CblA (Chromosomal beta-lactamase from Bacteroides uniformis belonging to Ambler class A) is a specific endogenous cephalosporinase described in B. uniformis, susceptible to clavulanic acid.
The homology is 43% between protein sequences CepA and CblA and 51% between nucleotide sequences. A comparison with protein sequence alignment by cepA with other beta- lactamases reveals the conservation of at least four common elements of Ambler class A.

== Other acquired resistance ==

According to studies, different sensitivities were reported for macrolides, rifampin, quinolones, metronidazole, vancomycin, and aminoglycosides, but the mechanism involved is not precisely described.

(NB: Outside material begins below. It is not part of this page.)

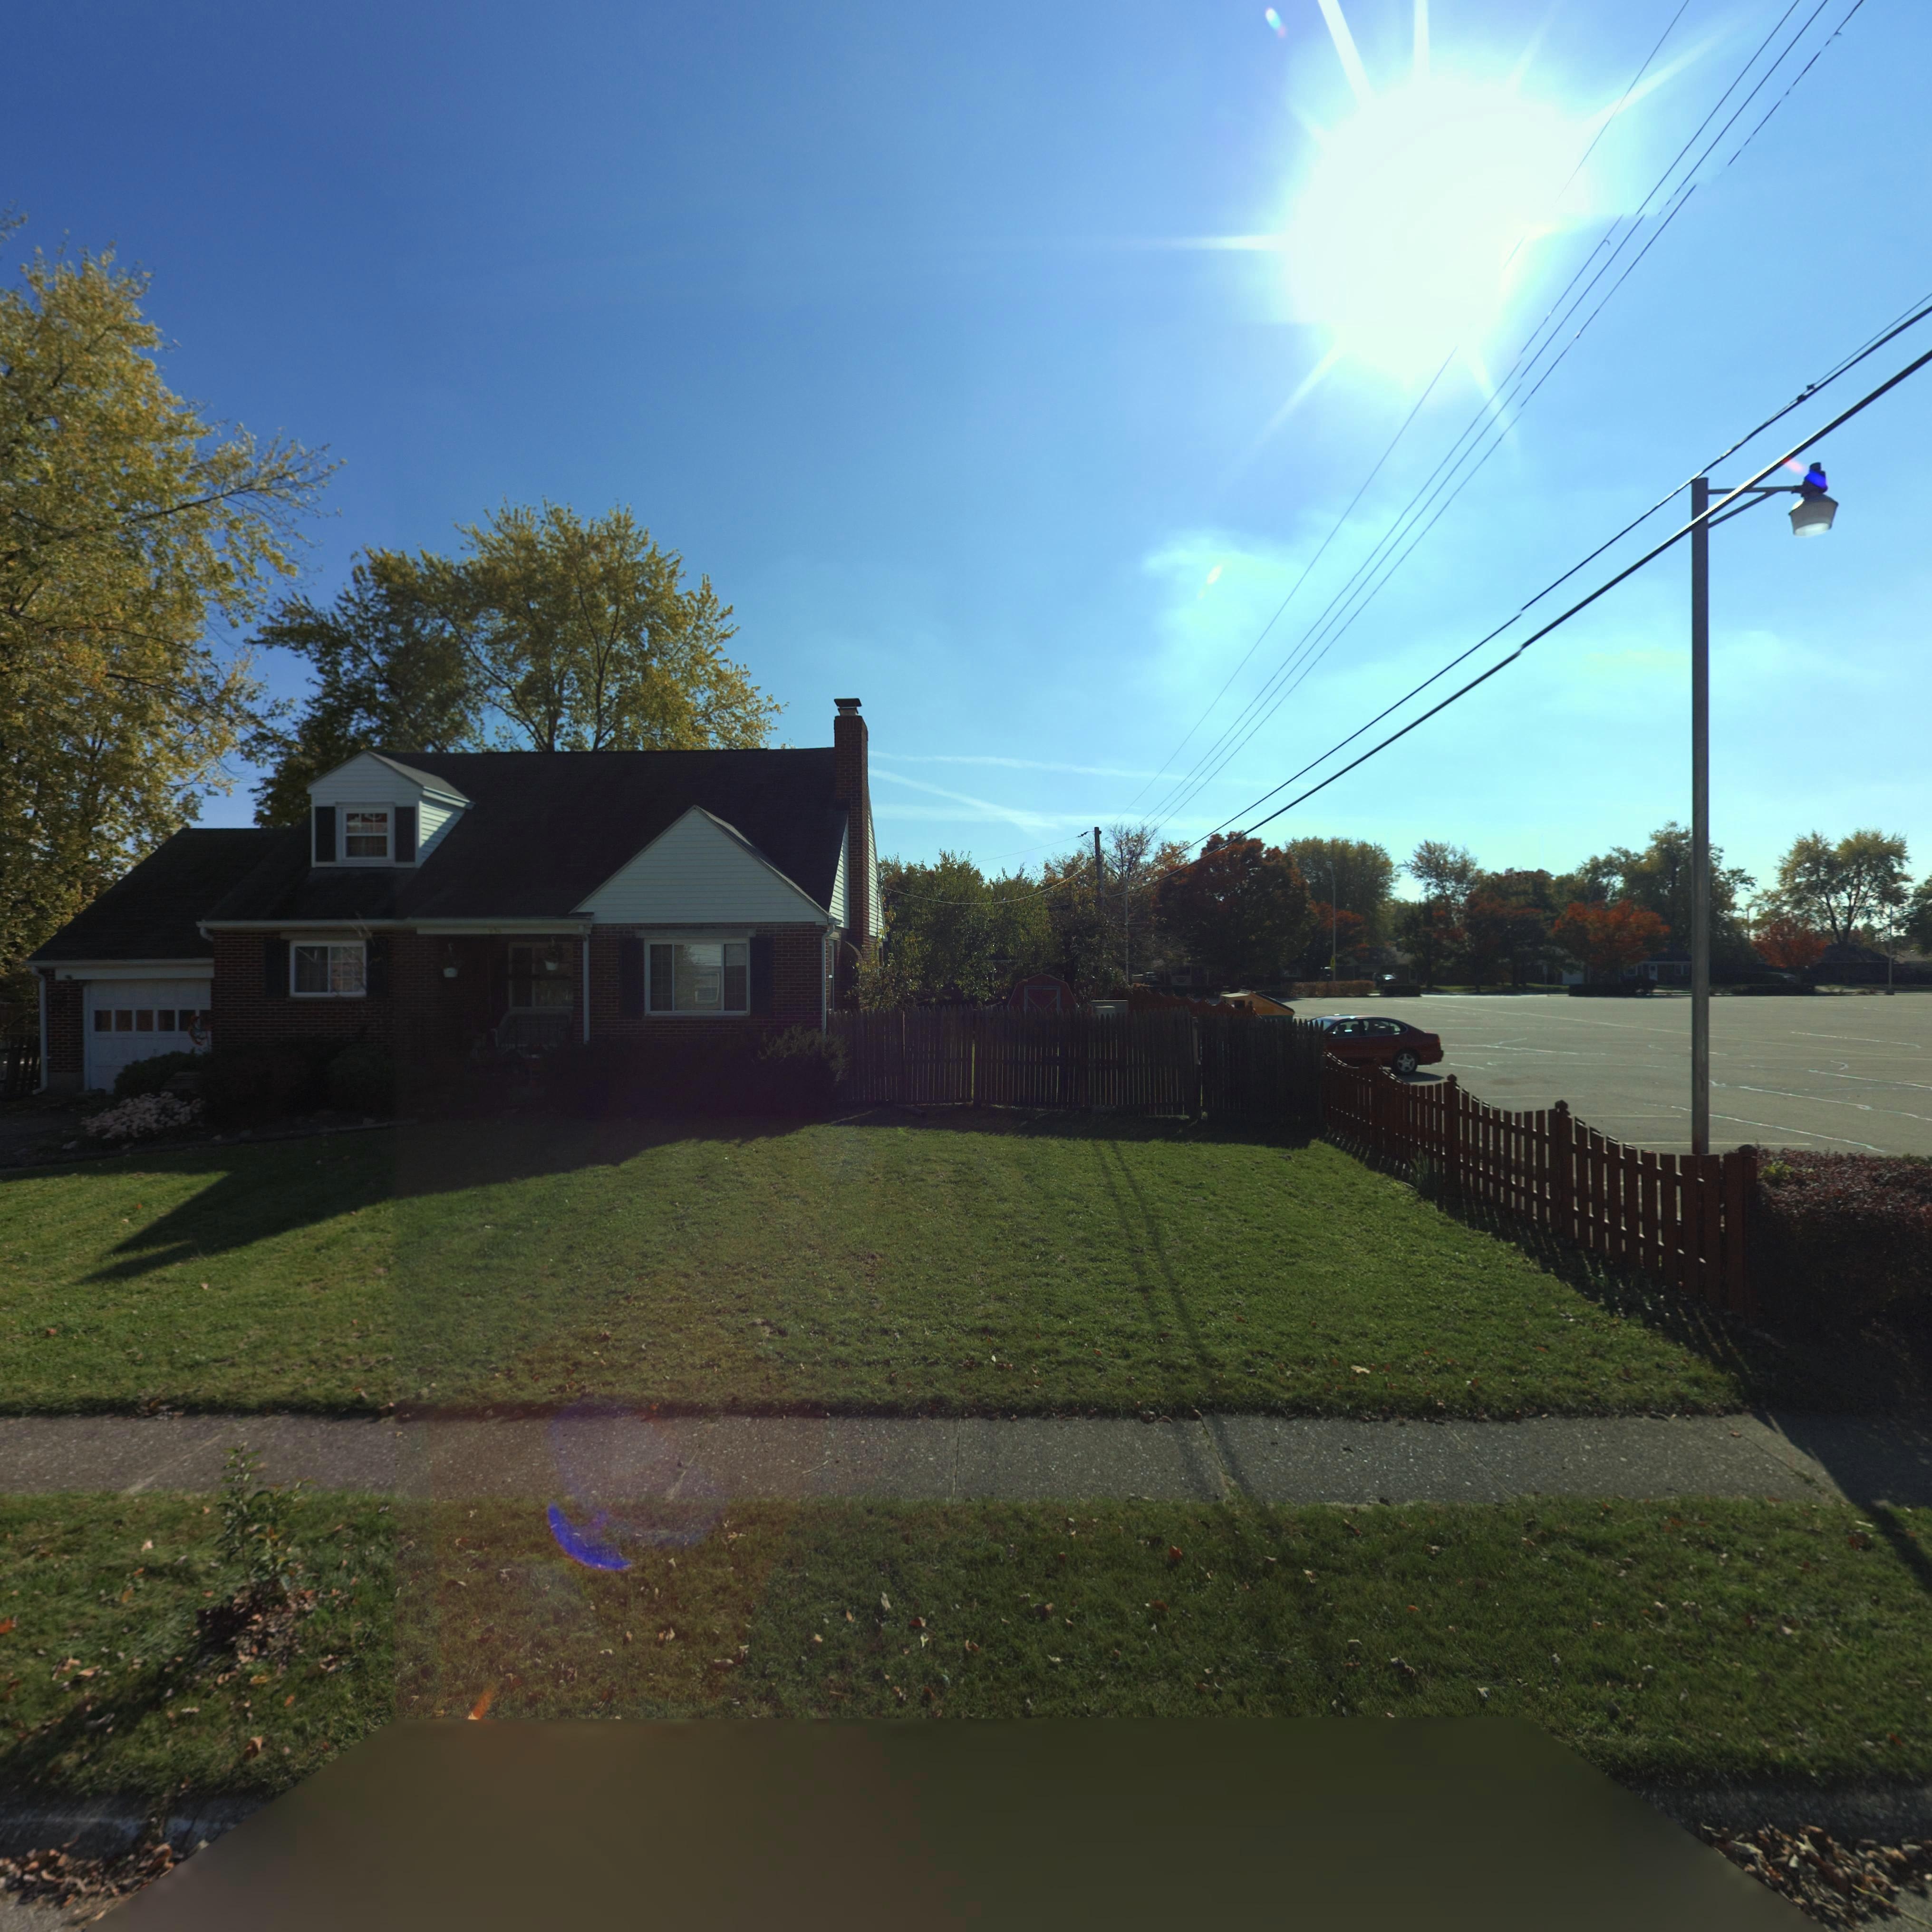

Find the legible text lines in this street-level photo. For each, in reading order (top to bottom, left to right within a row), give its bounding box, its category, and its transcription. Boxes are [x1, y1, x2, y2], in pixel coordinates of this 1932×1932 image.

[487, 927, 502, 934] StreetNumber: 93*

== Treatment of infections ==

The high frequency of strains producing beta-lactamase limit the use of single beta-lactam antibiotics as first-line treatment, which underlies the need to test the in vitro susceptibility of clinical isolates. Many antimicrobial treatments were used despite a lack of randomized trials and guidelines relating to the duration of treatment according to infected sites. The imipenem/cilastatin, clindamycin, or combinations containing an inhibitor of beta-lactamases (e.g. Amoxicillin/clavulanic acid, ampicillin/sulbactam and piperacillin/tazobactam) are always effective and their use can be recommended. For Capnocytophaga canimorsus, the drug of choice is penicillin G, if it is susceptible.